Wikipedia, Reddit: social networks with rich interaction attributes;
Enron, UCI: temporal graphs without interaction attributes;
Can.Parl., US Legis: political networks with single attributes.

We benchmark several base TGNNs (TGAT, TGN, GraphMixer) and compare various explainability baselines:

attention-based approach: ATTN;
gradient-based approach: Grad-CAM;
static GNN explainers: GNNExplainer, PGExplainer;
Temporal GNN explainer: TGNNExplainer.

Key metrics include accuracy, measuring the alignment between explanations and base model predictions, and a fidelity score assessing the impact of generated explanations on edge-specific predictions.

Explanation Accuracy and fidelity

Table 1: Explanation ACC-AUC Comparison Table 1 shows the explanation performance of TempME and other baselines w.r.t.

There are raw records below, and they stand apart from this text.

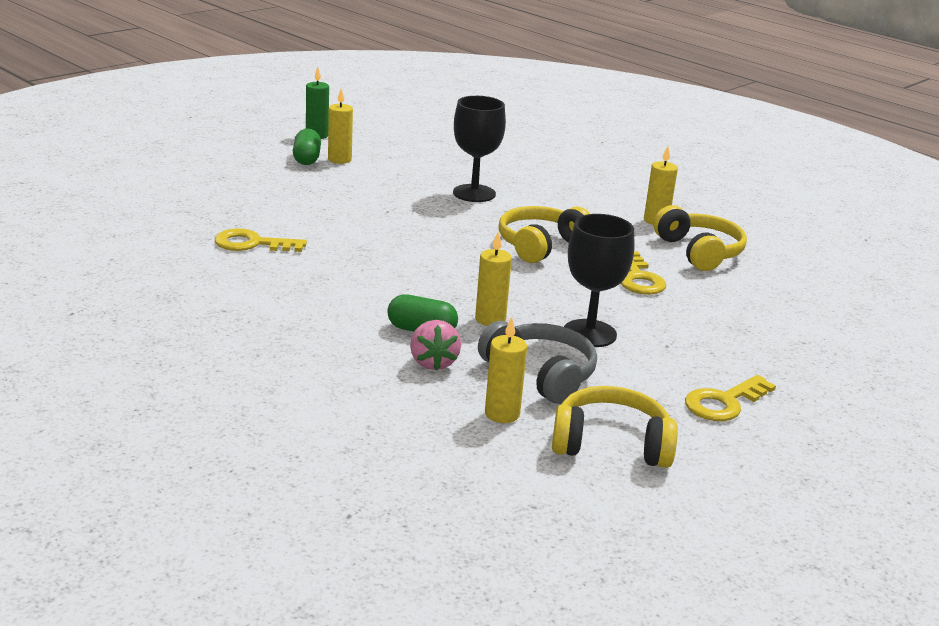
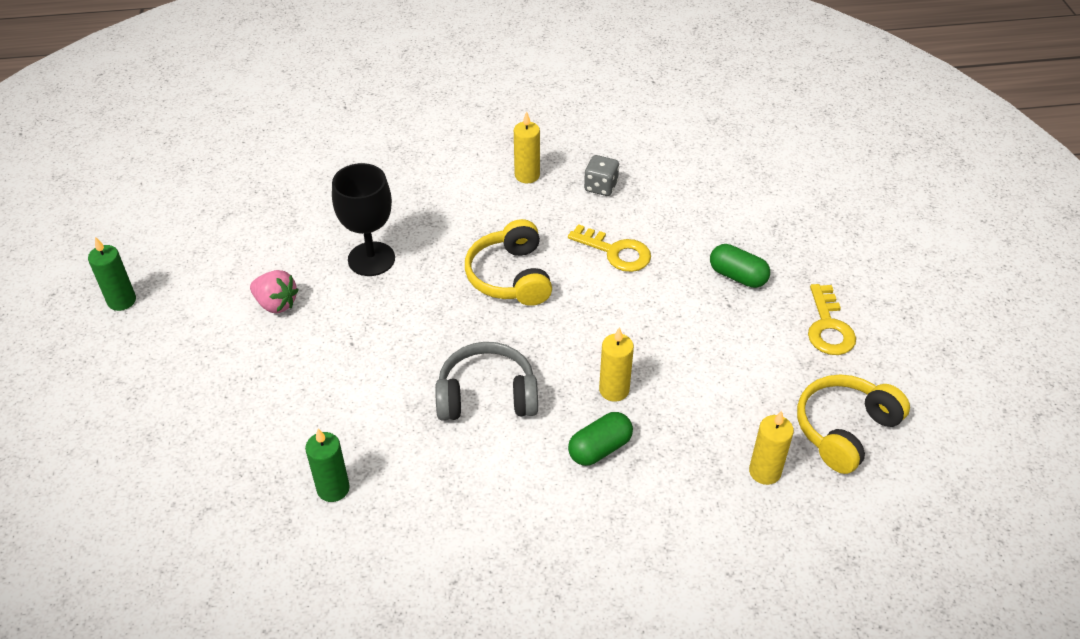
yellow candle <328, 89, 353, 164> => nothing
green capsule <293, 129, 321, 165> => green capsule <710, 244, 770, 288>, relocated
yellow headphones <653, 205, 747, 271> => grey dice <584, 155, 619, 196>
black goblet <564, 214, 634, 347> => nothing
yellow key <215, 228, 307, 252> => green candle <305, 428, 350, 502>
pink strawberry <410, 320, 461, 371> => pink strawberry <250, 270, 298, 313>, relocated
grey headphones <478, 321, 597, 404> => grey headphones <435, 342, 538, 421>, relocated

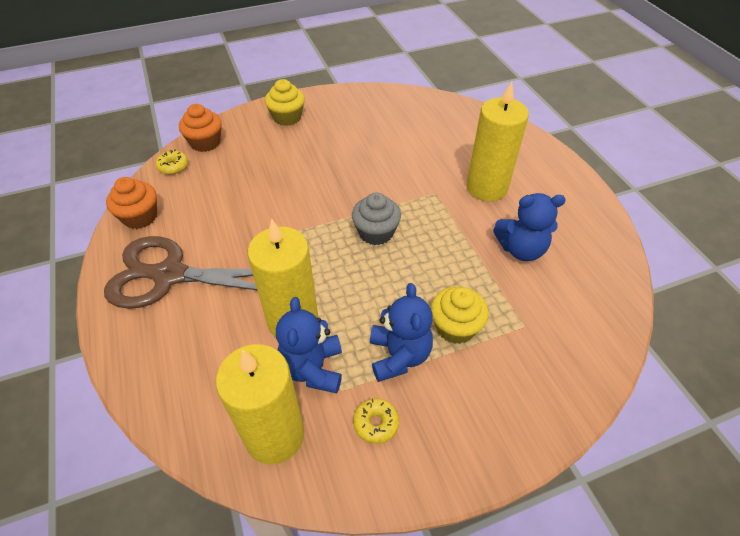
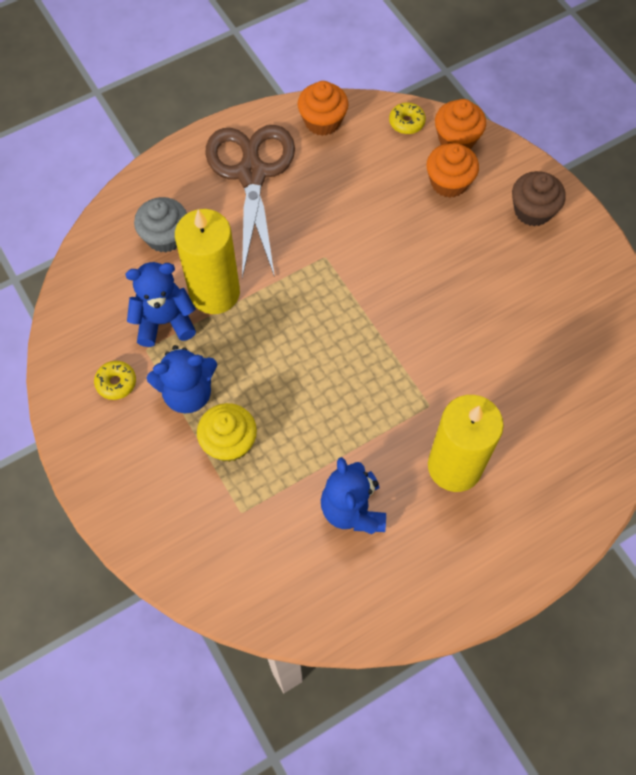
yellow cupcake <265, 79, 305, 126> => brown cupcake <512, 171, 566, 226>
grey cupcake <352, 192, 401, 245> => grey cupcake <134, 197, 187, 253>, relocated
yellow candle <216, 344, 305, 465> => nothing
nothing => orange cupcake <426, 143, 479, 198>

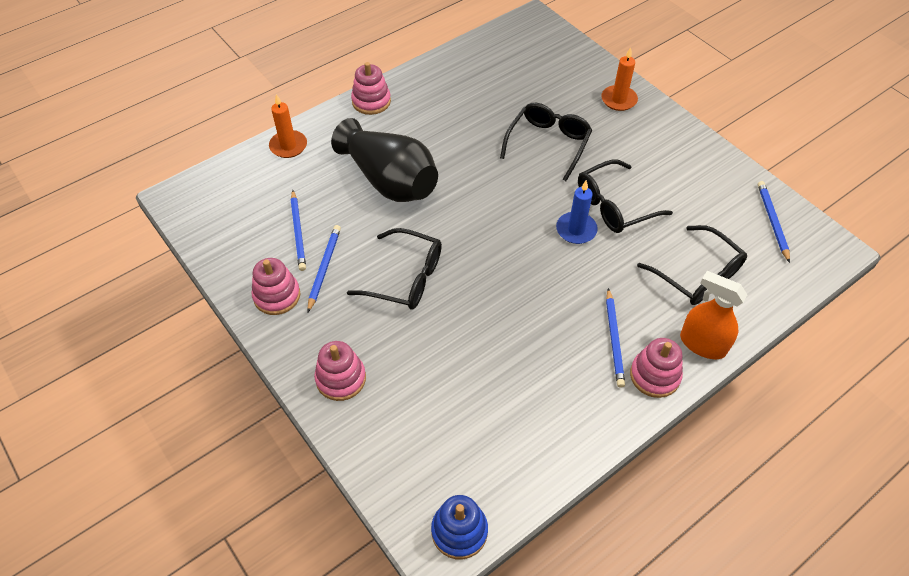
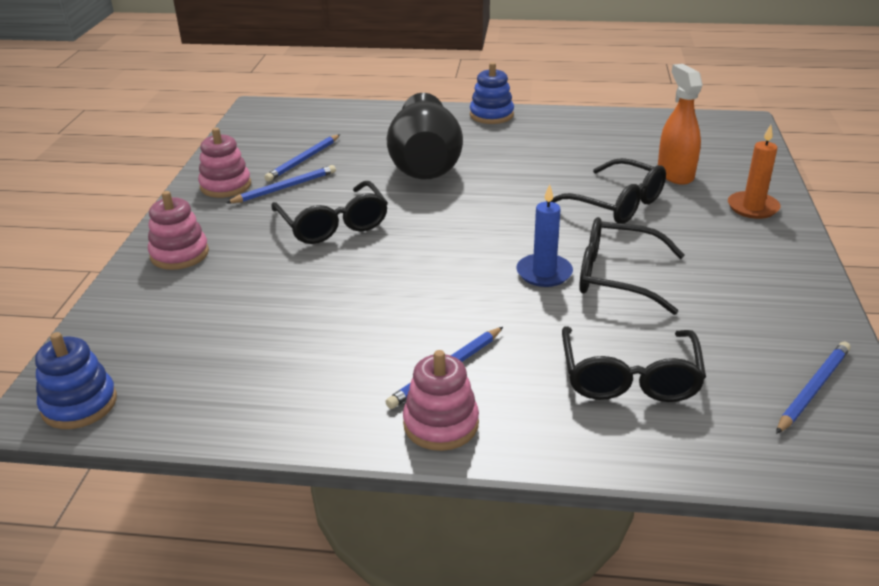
pink stacking toy <351, 62, 391, 115> => blue stacking toy <470, 62, 514, 124>
orange candle <269, 94, 307, 158> => nothing
black glasses <500, 103, 592, 181> => black glasses <546, 158, 666, 224>, 60 degrees clockwise
orange spray bottle <680, 271, 747, 359> => orange spray bottle <658, 64, 703, 185>, relocated

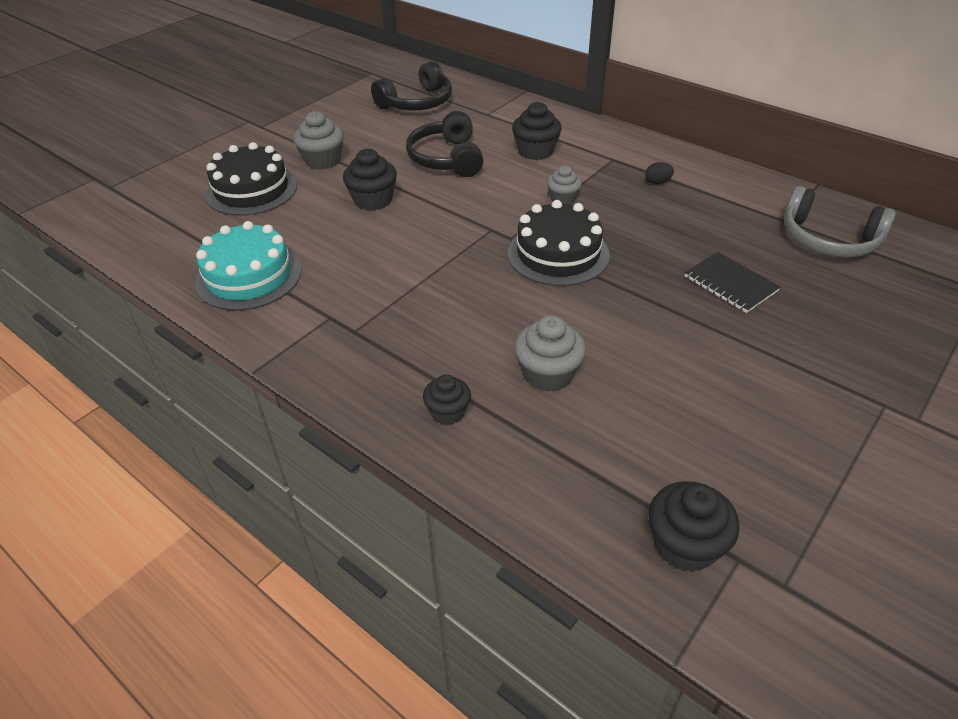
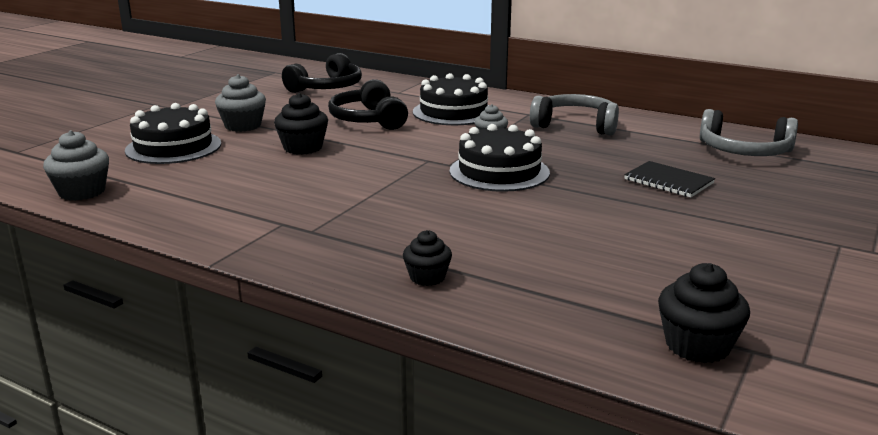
black cupcake <512, 102, 562, 160> => black cake <413, 73, 489, 125>
black egg <645, 162, 674, 184> => grey headphones <530, 94, 619, 136>
turquoise cake <195, 221, 301, 311> => nothing
grey cupcake <515, 315, 586, 392> => grey cupcake <43, 130, 109, 201>, relocated

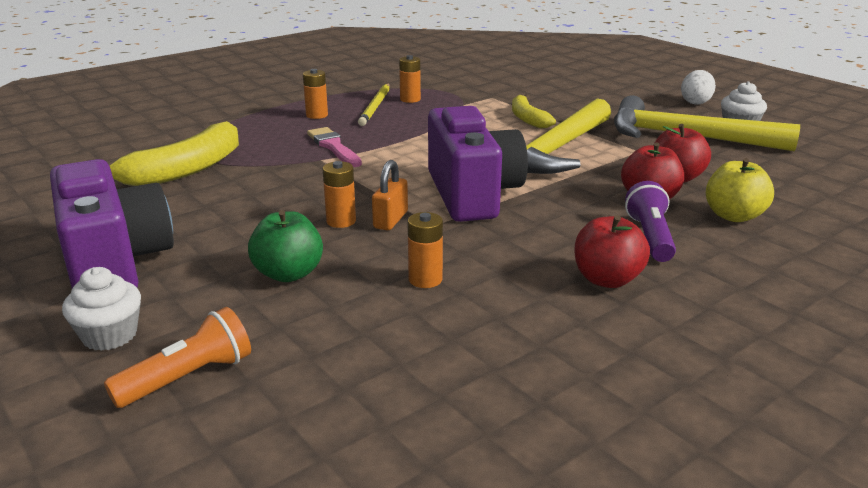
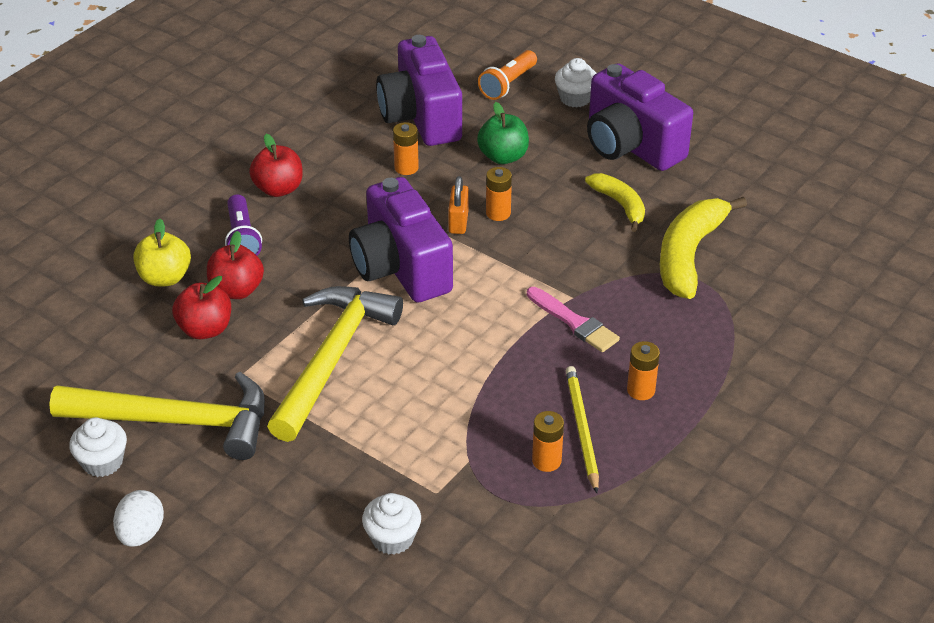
yellow banana <512, 95, 556, 128> => yellow banana <585, 173, 645, 232>, relocated
nothing => purple camera <376, 35, 462, 146>
nothing => white cupcake <362, 493, 421, 555>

ACC-AUC. We have the following observations:

The performance of baseline models exhibits considerable variation.
ATTN and Grad-CAM work well on datasets with rich attributes, while yielding poor performances on unattributed datasets.
The effectiveness of TempME is consistent across different datasets and different base models.

Figure 4: Fidelity-Sparsity Curves on Wikipedia dataset with different base models From Figure 4, we observe that

TempME surpasses the baselines in explanation fidelity, especially with a low sparsity level.
TGAT gives priority to a narrow subset (e.g., 1%) of historical events, while TGN and GraphMixer rely on a wider range of historical events.

Enhanced Link Prediction Performance

Table 2: Link prediction results (Average Precision) of base models with Motif Embedding (ME) The performance of base models on link prediction with and without Motif Embeddings (ME) is shown in Table 2. Motif Embedding provides augmenting information for link prediction and generally improves the performance of base models. Notably, TGAT achieves a substantial boost, with an Average Precision of $95.31\%$ on USLegis, surpassing the performance of state-of-the-art models on USLegis.

Uniform V.S. Empirical

Figure 5: Comparison between uniform and empirical prior distribution

Figure 5 shows the comparison between uniform and empirical prior distribution in terms of ACC-AUC over sparsity levels from 0 to 0.3. TempME achieves the highest ACC-AUC when the prior belief of the explanation volume is in the range of $[0.3, 0.5]$ . Notably, TempME performs better with empirical prior distribution when $p$ is relatively small, resulting in sparser and more compact explanations. This improvement can be attributed to the incorporation of the null model, which highlights temporal motifs that differ significantly in frequency from the null model. It is worth noting that when $p$ is close to 1, uniform prior distribution leads to deterministic existences of all temporal motifs while empirical prior distribution pushes the generated explanations towards the null model, which forms the reason for the ACC-AUC difference of empirical and uniform as $p$ approaches 1.